Evaluating joystick control for view rotation in virtual reality with continuous turning, discrete turning, and field-of-view reduction
PubDate: April 2018
Teams: Texas A&M University
Writers: Shyam Prathish Sargunam；Eric D. Ragan
PDF: Evaluating joystick control for view rotation in virtual reality with continuous turning, discrete turning, and field-of-view reduction
Head tracking is commonly used in virtual reality applications to allow users to naturally view 3D content using physical head movement, but many applications also support joystick control to allow additional turning. Joystick control is convenient for practical settings where full 360-degree physical rotation is not possible or preferred, such as when the user is lying on a couch or sitting at a desk.
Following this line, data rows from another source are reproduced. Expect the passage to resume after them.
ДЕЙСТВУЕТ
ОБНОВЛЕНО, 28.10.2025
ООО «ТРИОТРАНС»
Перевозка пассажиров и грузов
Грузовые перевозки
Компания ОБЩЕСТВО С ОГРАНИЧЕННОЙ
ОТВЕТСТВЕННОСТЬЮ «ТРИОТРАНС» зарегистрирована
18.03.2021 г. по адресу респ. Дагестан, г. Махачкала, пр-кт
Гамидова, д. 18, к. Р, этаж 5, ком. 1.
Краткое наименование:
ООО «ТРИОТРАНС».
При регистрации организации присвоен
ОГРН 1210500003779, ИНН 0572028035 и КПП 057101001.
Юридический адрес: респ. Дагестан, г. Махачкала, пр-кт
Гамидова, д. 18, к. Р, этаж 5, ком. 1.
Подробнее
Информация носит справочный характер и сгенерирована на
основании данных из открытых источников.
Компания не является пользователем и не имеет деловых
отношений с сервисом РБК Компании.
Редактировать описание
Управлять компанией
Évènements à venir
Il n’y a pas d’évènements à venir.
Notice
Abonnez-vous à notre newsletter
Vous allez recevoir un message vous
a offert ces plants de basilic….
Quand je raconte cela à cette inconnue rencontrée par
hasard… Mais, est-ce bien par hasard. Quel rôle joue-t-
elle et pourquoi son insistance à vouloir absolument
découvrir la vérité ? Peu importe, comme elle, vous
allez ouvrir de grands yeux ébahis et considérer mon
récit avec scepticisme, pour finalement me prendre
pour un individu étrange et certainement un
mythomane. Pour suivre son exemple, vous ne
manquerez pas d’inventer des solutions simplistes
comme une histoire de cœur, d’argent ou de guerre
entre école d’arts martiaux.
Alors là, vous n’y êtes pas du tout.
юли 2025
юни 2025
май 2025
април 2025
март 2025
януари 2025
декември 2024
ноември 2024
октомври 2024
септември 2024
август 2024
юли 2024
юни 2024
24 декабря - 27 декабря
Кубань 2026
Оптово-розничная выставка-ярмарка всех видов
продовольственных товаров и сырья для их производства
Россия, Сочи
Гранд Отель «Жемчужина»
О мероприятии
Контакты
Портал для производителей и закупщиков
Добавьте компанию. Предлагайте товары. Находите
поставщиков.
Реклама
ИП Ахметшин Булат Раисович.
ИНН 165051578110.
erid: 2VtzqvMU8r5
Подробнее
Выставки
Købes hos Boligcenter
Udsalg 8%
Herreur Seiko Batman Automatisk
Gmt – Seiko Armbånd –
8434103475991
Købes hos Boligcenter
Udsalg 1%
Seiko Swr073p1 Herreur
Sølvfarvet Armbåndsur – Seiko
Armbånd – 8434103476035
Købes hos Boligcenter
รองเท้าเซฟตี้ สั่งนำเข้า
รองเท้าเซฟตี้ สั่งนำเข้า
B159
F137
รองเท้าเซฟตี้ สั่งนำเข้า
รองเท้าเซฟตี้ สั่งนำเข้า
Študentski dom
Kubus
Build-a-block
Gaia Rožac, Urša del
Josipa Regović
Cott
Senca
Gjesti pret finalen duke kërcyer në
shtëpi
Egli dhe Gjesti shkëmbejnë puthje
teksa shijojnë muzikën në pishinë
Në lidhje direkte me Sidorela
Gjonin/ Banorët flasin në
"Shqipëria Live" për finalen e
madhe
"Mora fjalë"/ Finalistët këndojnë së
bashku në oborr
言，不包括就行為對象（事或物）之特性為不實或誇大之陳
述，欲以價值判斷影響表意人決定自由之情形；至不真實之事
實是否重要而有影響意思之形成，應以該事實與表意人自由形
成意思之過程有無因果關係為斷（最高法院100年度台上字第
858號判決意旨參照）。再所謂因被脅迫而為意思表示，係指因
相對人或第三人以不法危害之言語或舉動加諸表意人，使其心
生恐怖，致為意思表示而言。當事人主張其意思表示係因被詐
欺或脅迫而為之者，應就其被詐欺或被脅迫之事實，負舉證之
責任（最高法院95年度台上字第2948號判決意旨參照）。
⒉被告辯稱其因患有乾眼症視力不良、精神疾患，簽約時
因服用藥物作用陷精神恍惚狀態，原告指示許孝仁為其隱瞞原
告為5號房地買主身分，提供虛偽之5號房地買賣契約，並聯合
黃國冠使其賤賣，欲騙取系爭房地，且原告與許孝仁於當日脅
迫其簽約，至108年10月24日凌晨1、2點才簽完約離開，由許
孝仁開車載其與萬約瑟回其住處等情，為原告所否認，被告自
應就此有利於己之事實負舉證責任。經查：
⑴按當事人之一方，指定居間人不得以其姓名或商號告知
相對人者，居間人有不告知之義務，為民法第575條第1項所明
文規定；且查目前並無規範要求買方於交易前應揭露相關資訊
Though joystick control provides the benefit of convenience, previous research and development projects have demonstrated joystick-controlled view rotation to have drawbacks of sickness and disorientation compared to more natural physical turning. To combat such issues, researchers have considered various technique configurations such as speed adjustments or reduced field of view, but empirical data is limited on how different design variations for joystick rotation influences sickness and ability to maintain spatial orientation. Our research compares three common joystick rotation techniques: (1) traditional smooth, continuous rotation, (2) continuous rotation with a reduced field of view, and (3) discrete rotation with fixed intervals. In a controlled experiment, participants traveled through a sequence of rooms and were tested on spatial orientation. Results showed no evidence of differences in orientation, but the results of sickness ratings found discrete rotations to be significantly better than field-of-view reduction.